In more shadows than light Clinton Edwards is found standing on a chair, he reaches his hand out for David Scarpino to join him. They begin a duet of tender passion, each is embracing the other. Mr. Scarpino lefts Mr. Edwards into the air and sets him gently on the floor only to pull him back up into his embrace. The beauty of this duet is that the simplistic movement choices enhance the emotional aspects, the yearning, the longing, the need for repentance and its acceptance. The duet has a quietly intense energy. It was masterfully done…
Tit for Tat, choreographed by the brothers Rick and Jeff Kuperman to Mark Korven’s score was a work primarily four men, Landes Dixon, Jeff Kuperman, Victor Larue and Gabriel Malo. Dressed all in black, they are not a group but rather individuals that have come together with like purpose. This work emphasizes the athleticism of these young men as the climb and jump upon and off each other.
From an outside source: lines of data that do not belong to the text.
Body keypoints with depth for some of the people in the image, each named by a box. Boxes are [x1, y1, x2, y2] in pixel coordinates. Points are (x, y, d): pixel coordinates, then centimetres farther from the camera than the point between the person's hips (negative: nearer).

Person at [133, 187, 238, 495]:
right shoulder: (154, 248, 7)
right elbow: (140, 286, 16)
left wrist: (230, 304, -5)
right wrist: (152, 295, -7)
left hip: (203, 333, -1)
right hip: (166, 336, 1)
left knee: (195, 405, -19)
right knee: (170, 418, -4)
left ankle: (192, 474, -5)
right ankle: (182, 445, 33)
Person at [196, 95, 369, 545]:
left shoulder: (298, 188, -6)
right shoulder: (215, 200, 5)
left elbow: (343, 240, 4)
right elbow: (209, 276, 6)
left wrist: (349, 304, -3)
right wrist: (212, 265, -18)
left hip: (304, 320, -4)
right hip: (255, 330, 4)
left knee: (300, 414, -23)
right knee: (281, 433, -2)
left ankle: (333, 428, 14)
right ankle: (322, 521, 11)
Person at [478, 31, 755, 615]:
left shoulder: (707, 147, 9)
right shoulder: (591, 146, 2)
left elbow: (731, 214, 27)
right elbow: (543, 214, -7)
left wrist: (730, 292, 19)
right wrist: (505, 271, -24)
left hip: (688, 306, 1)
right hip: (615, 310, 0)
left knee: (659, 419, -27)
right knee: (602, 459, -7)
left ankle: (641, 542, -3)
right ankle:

Just under the surface is a simmering anger mixed with a quiet energy that is seldom still. One gets the sense of eavesdropping on a private conversation, something you’re not really supposed to hear. The dancers are not confrontational but nor do they avoid confrontation with each other.
The four come together, facing each other, slowly roll their shoulders and smoothly slide their hands into their pockets in a statement of cool machismos. So much was said with so little movement. There is no statement but yet a statement was made.
Tit for Tat possesses a slight grittiness, an urban realness, NYC subways, the East Village at three in the morning, a sense of something slightly dangerous but you are still drawn to it. This work cannot be examined for meaning but must still be accepted as a statement of fact.
Shannon Gillen’s On Certainty is one of the most exciting contemporary works I have seen in a while. The sheer boldness of the choices made for the creation of this work shouts artistic courage. It is a work with originality of movement and vision.
Frank Bretschneider and Ryoki Ikeda soundscape lends to Ms. Gillen’s exploration of pedestrian movement. These same gestures and motions are magnified, dissected and the re-assembled into something else entirely. There is a lot of sliding in this piece often with the feet in a wide fourth position. Dancers stop and begin small obsessive hand gestures that become backlit so they appear shadows rather than silhouettes of an individual. Ms. Gillen is an artist of exceptional talent that I expect we will hear much of in the not too distant future….
Landes Dixon is such a joy to see, his every moment on stage is full. Mr. Dixon is tall and lean with long limbs, all of which he uses to create flowing shapes of expression. His arms and hands follow through on arcs of remarkable beauty. He is a dancer to watch.
Gabriel Malo is an exceptionally gifted dancer; he has a way of suspending himself in space amplifying his movement quality. I very much enjoyed his performance.